Brain imaging with CT or MRI is also useful to exclude other potentially life-
threatening diagnoses such as intracerebral hemorrhage or subdural hematoma.
Investigation of the underlying stroke mechanism (eg, thrombosis versus embolism) is
still indicated to exclude potentially correctable causes of recurrence. (See 'Diagnosis'
above.)

●Intravenous alteplase (recombinant tissue-type plasminogen activator or rt-PA)

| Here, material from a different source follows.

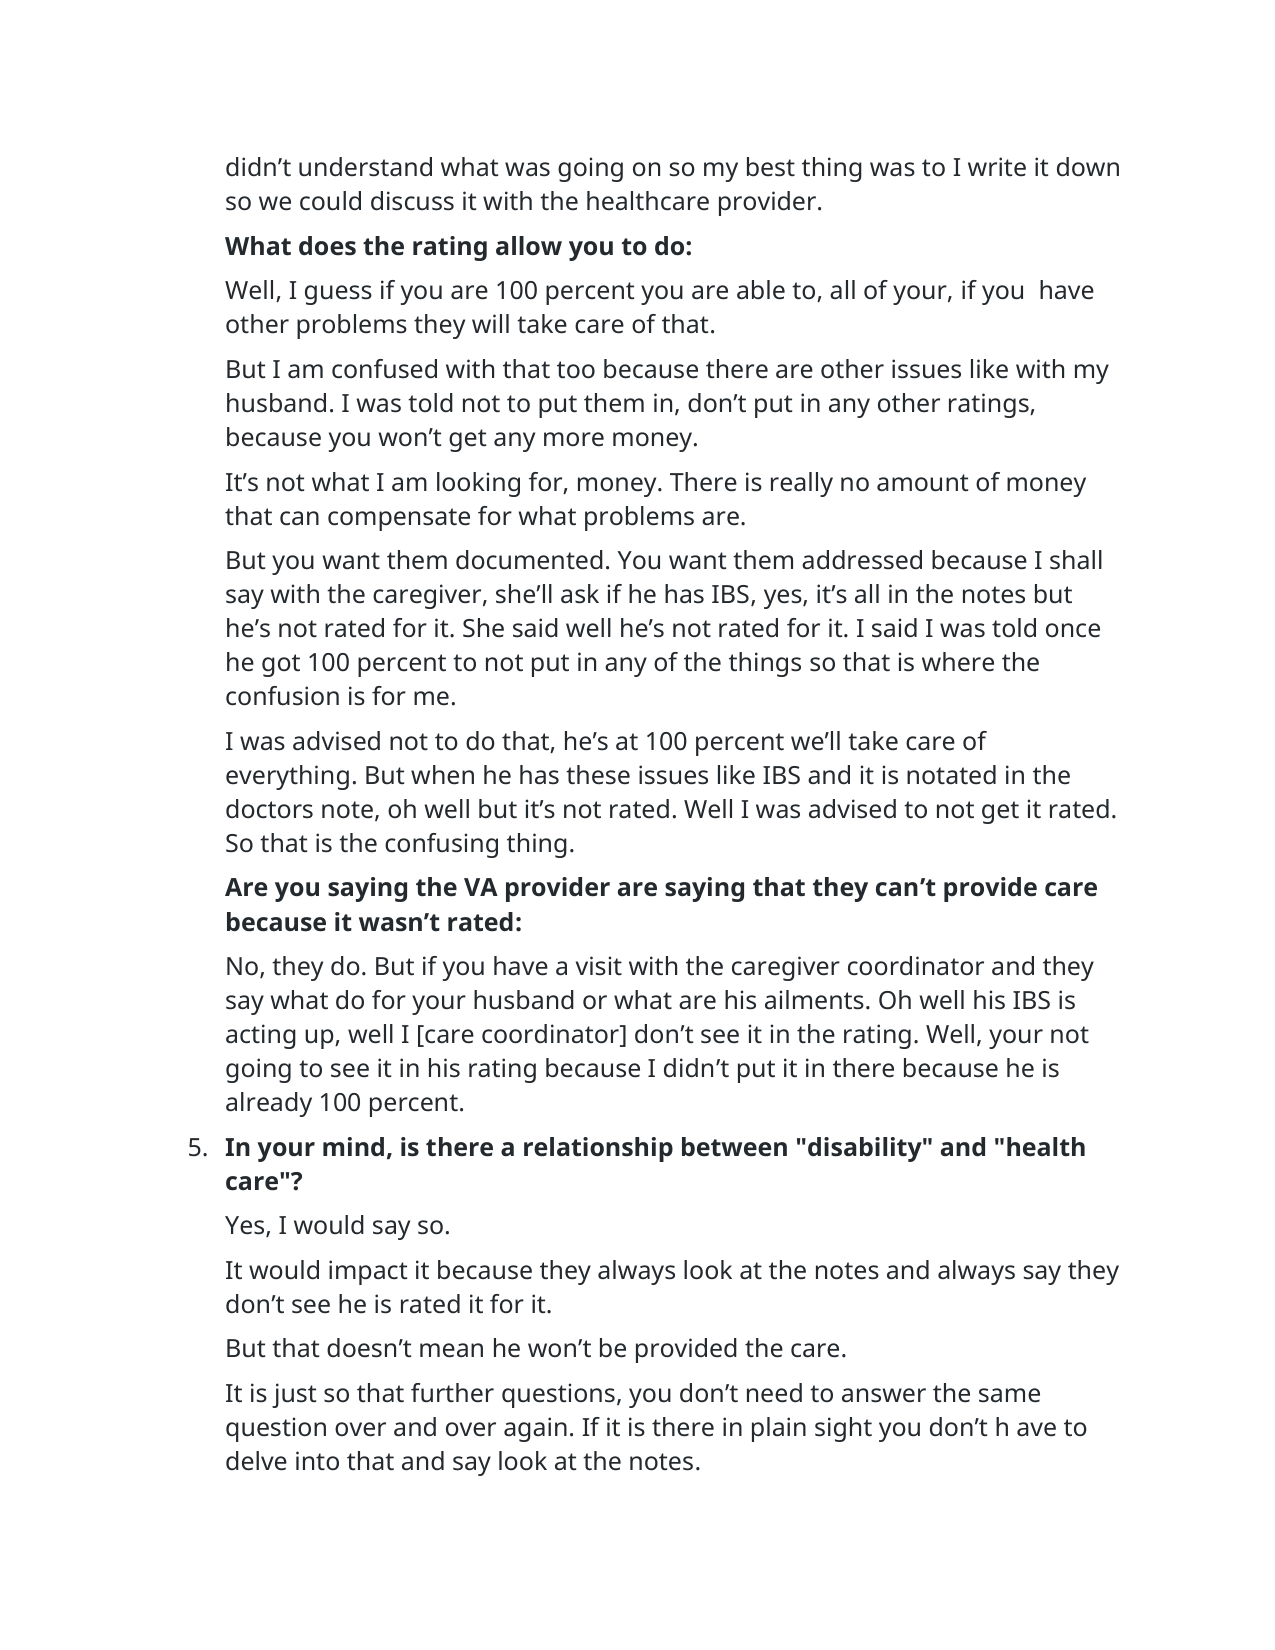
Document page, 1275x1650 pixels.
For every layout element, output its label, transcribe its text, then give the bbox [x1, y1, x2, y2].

improves outcomes for patients with ischemic stroke in general if administered within
4.5 hours of symptom onset. The available evidence suggests that intravenous
thrombolysis is beneficial for patients with lacunar stroke. Most patients with acute
ischemic stroke who are not eligible for thrombolytic therapy should be treated with
aspirin. (See 'Treatment' above.)

●Lacunar infarcts have a better short term prognosis than infarcts due to other stroke
mechanisms, at least up to one year after onset. (See 'Prognosis' above.)